There’s something so oddly course-correcting about this entire Google experience for me that I purposely canceled an interview today for a position doing what I was doing back in my FeedBurner glory days. Is the economy bad? Sure. Do I want money to make sure I can continue to live in this wonderful city? Absolutely. But I’m not passionate about the idea of investing what I just invested in a job and career at a company to have it cut short by someone else’s likely-to-be-a-dumbass self-serving decision. I just can’t sleep on that anymore. It doesn’t feel right to me and I’m sure my Aunt won’t want me to write this, but I just can’t fake that shit anymore.
So I’m taking some time off and giving myself some time to think. I think it’ll be good for me.
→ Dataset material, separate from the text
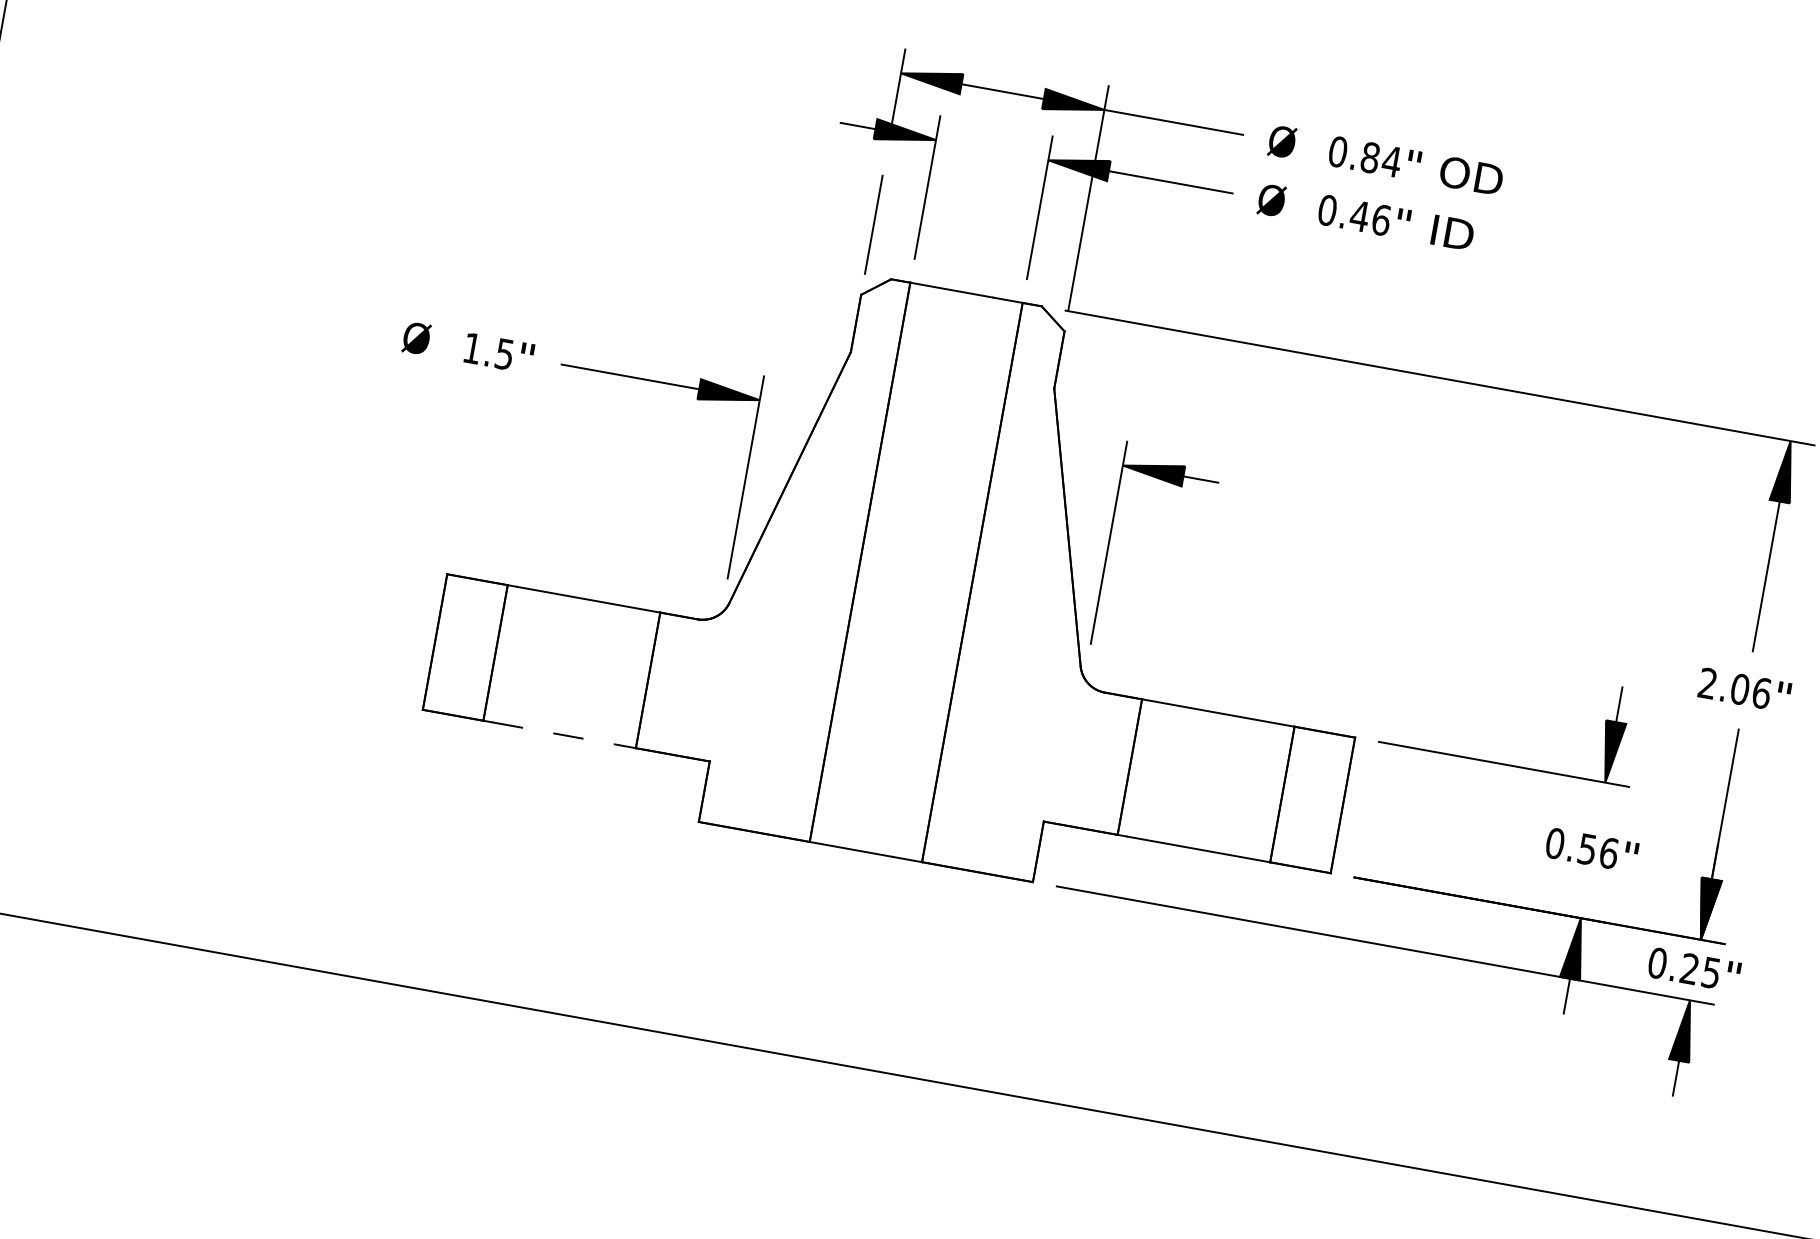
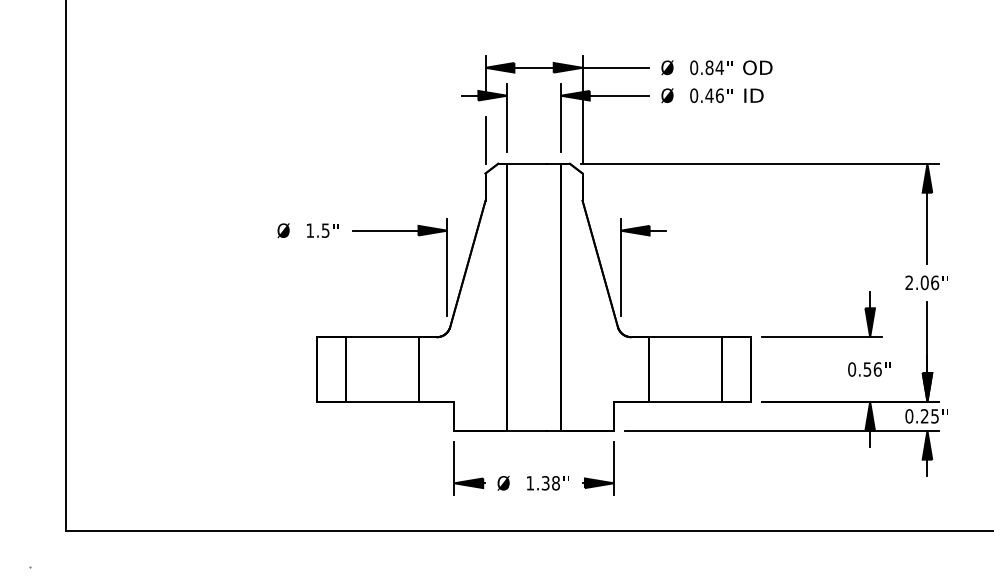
line: (565, 734) -> (385, 401), dashed -> solid
part: (843, 946) -> (531, 476), added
Now that my Google vision is all hindsight, it really was a great place to work if you want to meet great people that strive to be successful in life, love, spirit and practice. That is something I’ll miss greatly. I’ll also miss Larry and Sergey’s mannerisms and accents when presenting at anything exec related. Always laugh-out-loud funny and they usually weren’t trying all that hard (you could tell). Other than that, I wouldn’t recommend for anyone to break their back to try and get a position there, especially in the near future. I’d start looking to a new future if I were you.
A final note to anyone that actually read this far — please note that this is my opinion only. It is the opinion of a 27-year old that moved from Chicago pursue what-he-hoped-to-be a long and fruitful career with a company he loved and was unbelievably proud to work for. So maybe it comes off as whiny to you, just like it did to a friend of mine that’s been laid off in the past, but understand that I only wanted to point to a larger problem in the automatic concession of a “thems the breaks” mentality in Corporate America these days. It’s not the real world, people. And it scares the shit out of me.